Ей до отчаяния хотелось облегчить душу – все ему рассказать. Она поклялась себе молчать до окончания матча. Но теперь она должна ему рассказать.
Этот ужас невозможно было вынести в одиночку!
Она знала, что умирает. Даже за те несколько дней, что прошли после осмотра у Финлея, она стремительно ослабела – у нее болело в боку, а зрение ухудшилось.
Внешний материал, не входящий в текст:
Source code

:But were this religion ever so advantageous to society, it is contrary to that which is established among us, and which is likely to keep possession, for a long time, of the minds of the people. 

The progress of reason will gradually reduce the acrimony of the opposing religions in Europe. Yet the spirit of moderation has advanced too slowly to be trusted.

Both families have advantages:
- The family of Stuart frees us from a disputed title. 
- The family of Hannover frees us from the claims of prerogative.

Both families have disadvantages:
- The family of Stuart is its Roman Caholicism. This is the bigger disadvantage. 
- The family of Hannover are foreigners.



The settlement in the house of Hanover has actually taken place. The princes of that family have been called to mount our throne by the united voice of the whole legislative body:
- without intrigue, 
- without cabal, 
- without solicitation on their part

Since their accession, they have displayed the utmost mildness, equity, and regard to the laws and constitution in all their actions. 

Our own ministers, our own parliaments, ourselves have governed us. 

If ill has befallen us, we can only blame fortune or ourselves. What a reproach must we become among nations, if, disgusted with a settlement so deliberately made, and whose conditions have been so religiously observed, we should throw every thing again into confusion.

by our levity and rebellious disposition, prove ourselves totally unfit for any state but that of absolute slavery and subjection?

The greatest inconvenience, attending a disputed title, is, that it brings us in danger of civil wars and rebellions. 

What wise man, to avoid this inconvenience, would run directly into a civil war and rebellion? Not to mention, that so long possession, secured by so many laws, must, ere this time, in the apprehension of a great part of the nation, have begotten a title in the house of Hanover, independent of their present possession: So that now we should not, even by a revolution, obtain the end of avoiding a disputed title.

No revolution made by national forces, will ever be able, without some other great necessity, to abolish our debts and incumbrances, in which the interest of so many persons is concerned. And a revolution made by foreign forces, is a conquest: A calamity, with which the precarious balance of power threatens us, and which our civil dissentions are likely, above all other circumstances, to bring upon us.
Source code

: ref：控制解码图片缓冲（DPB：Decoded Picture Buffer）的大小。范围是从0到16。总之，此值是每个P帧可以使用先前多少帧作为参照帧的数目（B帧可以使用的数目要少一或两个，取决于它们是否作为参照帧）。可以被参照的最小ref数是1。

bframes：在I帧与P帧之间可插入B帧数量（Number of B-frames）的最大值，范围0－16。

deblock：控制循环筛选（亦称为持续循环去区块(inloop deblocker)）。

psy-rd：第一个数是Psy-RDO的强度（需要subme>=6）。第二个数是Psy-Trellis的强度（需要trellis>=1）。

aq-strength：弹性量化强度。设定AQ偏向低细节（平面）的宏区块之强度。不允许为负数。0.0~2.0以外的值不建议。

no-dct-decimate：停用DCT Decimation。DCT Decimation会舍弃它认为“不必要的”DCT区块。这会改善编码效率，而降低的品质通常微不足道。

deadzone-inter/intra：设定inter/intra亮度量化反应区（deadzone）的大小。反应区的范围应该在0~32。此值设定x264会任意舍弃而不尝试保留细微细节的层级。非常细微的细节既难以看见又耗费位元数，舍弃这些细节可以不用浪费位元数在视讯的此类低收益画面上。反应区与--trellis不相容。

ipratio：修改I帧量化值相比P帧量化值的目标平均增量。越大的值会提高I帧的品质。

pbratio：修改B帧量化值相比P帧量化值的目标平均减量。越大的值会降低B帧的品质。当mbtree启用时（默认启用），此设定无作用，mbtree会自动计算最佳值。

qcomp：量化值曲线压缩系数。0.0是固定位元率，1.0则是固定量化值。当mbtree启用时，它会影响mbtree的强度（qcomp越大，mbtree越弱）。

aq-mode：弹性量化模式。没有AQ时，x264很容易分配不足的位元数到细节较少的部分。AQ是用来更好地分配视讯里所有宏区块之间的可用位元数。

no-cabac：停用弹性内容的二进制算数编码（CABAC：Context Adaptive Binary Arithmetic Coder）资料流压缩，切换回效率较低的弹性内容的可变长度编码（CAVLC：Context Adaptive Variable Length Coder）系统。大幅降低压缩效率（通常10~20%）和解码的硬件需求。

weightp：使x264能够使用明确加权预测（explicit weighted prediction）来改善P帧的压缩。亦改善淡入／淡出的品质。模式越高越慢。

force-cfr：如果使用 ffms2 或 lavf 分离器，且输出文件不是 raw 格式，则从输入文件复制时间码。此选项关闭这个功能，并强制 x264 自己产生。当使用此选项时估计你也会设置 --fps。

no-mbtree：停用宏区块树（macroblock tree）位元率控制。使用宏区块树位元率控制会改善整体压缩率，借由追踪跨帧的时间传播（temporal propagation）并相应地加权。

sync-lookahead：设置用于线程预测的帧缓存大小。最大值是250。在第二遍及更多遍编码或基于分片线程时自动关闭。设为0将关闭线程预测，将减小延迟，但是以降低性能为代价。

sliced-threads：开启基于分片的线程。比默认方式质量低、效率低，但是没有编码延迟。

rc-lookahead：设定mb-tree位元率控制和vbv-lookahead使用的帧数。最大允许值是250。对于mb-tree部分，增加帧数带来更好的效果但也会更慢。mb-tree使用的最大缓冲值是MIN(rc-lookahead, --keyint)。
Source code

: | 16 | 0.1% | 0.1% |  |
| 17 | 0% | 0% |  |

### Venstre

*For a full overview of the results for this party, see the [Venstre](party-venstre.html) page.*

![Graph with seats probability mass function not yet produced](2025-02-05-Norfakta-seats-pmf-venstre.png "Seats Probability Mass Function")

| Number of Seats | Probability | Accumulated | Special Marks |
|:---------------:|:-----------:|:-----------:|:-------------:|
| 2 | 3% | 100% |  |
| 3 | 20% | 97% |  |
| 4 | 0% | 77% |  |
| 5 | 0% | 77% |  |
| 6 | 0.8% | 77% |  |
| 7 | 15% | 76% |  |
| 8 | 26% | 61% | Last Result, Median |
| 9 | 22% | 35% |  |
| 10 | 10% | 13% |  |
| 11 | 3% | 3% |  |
Прошел час, а Неда все не было. Она вышла из оцепенения, встала, чтобы уложить спать двух младших детей, затем снова опустилась на стул. А Неда все не было. Старшие дети вернулись в дом, и от них она узнала результат матча.
Пробило восемь часов, потом девять. Теперь даже самый старший лежал в постели. Она чувствовала себя ужасно больной; ей казалось, что она умирает.
Ужин, который она приготовила для Неда, пропал, огонь погас, так как закончился уголь. В отчаянии она встала и с трудом дошла до постели.
Было почти двенадцать, когда он появился.
Она не спала – боль в боку была слишком сильной – и поэтому услышала медленные, нетвердые шаги, а затем громкий хлопок двери.
Нед был, как обычно, пьян, нет, гораздо сильнее, чем обычно, потому что сегодня вечером, набравшись до предела, он намного превысил свою обычную дозу.
Он вошел в спальню и включил керосиновую лампу.
Разгоряченный виски, восторгами в свой адрес, своим триумфом и сознанием собственного запредельного мастерства, он посмотрел на нее, лежащую на постели, затем, все еще глядя на нее, прислонился к стене, снял туфли и бросил их на пол.
Ему хотелось сказать ей, какой он замечательный и какой великолепный гол он забил.